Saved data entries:
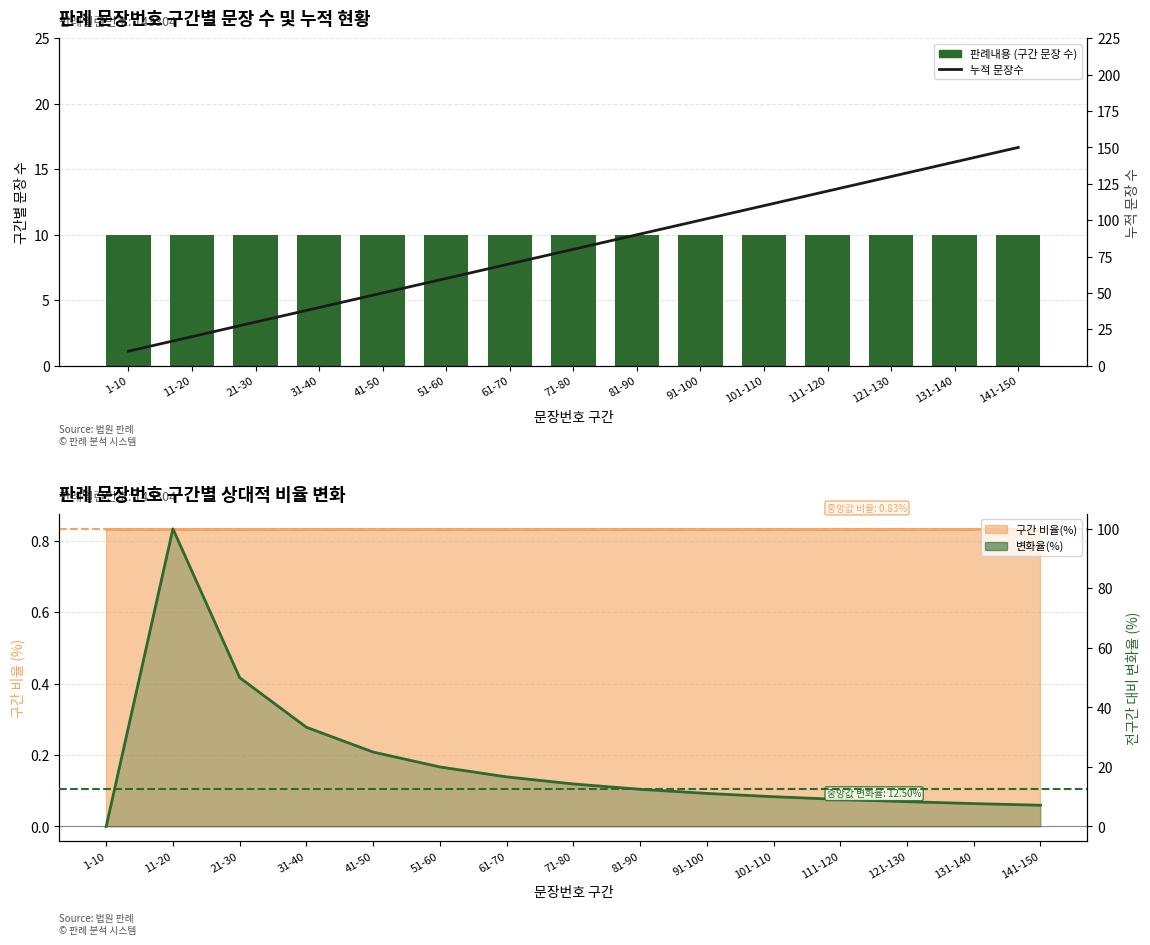

Reading left to right, transcribe all the data shown in this chart.

판례내용: 10.0	10.0	10.0	10.0	10.0	10.0	10.0	10.0	10.0	10.0	10.0	10.0	10.0	10.0	10.0
누적 문장수: 10.0	20.0	30.0	40.0	50.0	60.0	70.0	80.0	90.0	100.0	110.0	120.0	130.0	140.0	150.0
전 구간 대비 변화율(%): 0.0	100.0	50.0	33.3	25.0	20.0	16.7	14.3	12.5	11.1	10.0	9.1	8.3	7.7	7.1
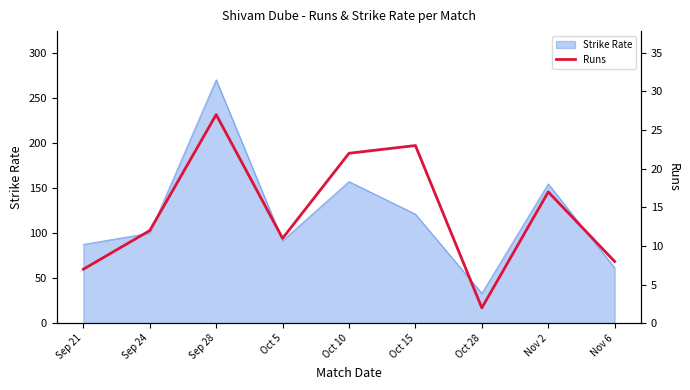

Reading right to left, what are all the values shown in this chart?

8	17	2	23	22	11	27	12	7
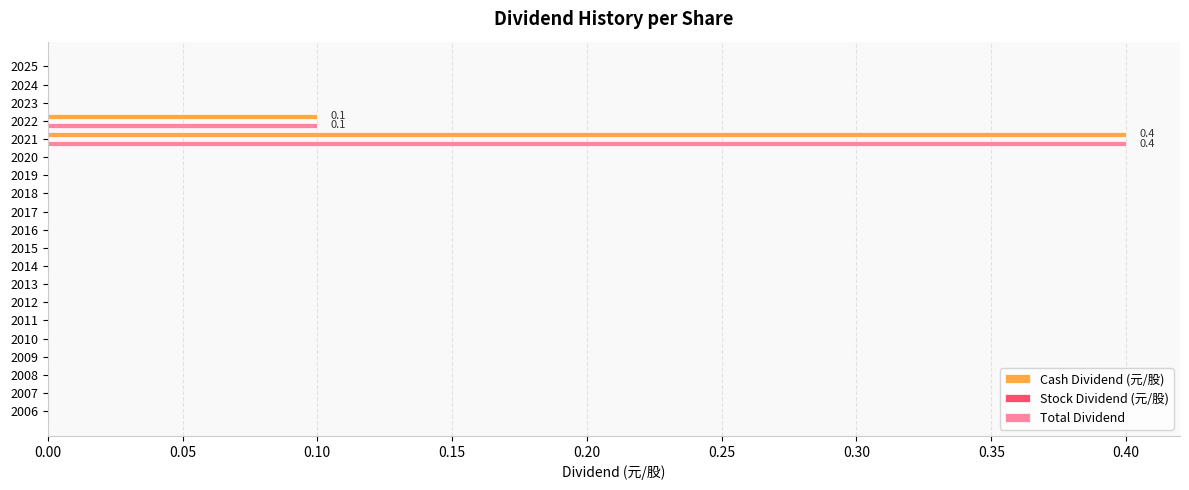

What is the maximum value for Cash Dividend (元/股)?

0.4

- Your assignment:
Please reproduce the listing above word for word, leaving out the pictures.

- Task solution:
Reading left to right, transcribe all the data shown in this chart.

판례내용: 10.0	10.0	10.0	10.0	10.0	10.0	10.0	10.0	10.0	10.0	10.0	10.0	10.0	10.0	10.0
누적 문장수: 10.0	20.0	30.0	40.0	50.0	60.0	70.0	80.0	90.0	100.0	110.0	120.0	130.0	140.0	150.0
전 구간 대비 변화율(%): 0.0	100.0	50.0	33.3	25.0	20.0	16.7	14.3	12.5	11.1	10.0	9.1	8.3	7.7	7.1

Reading right to left, what are all the values shown in this chart?

8	17	2	23	22	11	27	12	7

What is the maximum value for Cash Dividend (元/股)?

0.4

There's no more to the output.